He was arrested in Morrinsvil­le in December 2015 after an SFO investigat­ion. By the end of the fraud, Lock’s customers had lost $650,000.

Despite little of the evidence against him being disputed, Lock told the Court of Appeal his lawyer, Jeremy Bioletti, had failed to allow him to testify, present the defence he wanted or call certain witnesses.

Lock also said Bioletti did not fully explain his right to trial by jury, rather than a judge alone.

Bioletti flatly rejected the claims.

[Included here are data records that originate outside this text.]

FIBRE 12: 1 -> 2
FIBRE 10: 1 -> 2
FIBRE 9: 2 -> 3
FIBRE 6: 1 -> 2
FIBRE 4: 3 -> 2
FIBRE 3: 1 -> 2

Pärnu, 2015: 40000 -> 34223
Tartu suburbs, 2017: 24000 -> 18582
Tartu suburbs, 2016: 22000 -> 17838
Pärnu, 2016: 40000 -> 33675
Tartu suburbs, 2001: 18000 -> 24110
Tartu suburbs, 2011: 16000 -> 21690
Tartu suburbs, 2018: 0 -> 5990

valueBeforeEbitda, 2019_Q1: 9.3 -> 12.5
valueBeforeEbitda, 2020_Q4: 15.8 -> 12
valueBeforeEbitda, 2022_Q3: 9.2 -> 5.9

He said Lock told him he had made false representa­tions and deceived his victims.

Lock’s “defence” was that he was expecting a large sum of money — notably from China, India and Russia — which would repay the customers.

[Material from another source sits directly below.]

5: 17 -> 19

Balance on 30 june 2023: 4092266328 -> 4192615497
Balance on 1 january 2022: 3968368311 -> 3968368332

In their appeal decision , Justices Forrie Miller, Mary Peters and Mark Woolford were satisfied Lock admitted making false statements which could only have been made with the intention of deceiving clients.

The Court of Appeal judges agreed with the trial judge, Russell Collins, that the prosecutio­n’s case was “unanswerab­le and the verdicts inevitable”.

While the Court of Appeal dismissed Lock’s challenge against conviction­s it did allow an appeal, in part, of his sentence.

His cumulative sentence on the charges of providing false informatio­n to the SFO will now be served concurrent­ly with three other charges resulting in a sentence of five and a half years’ imprisonme­nt.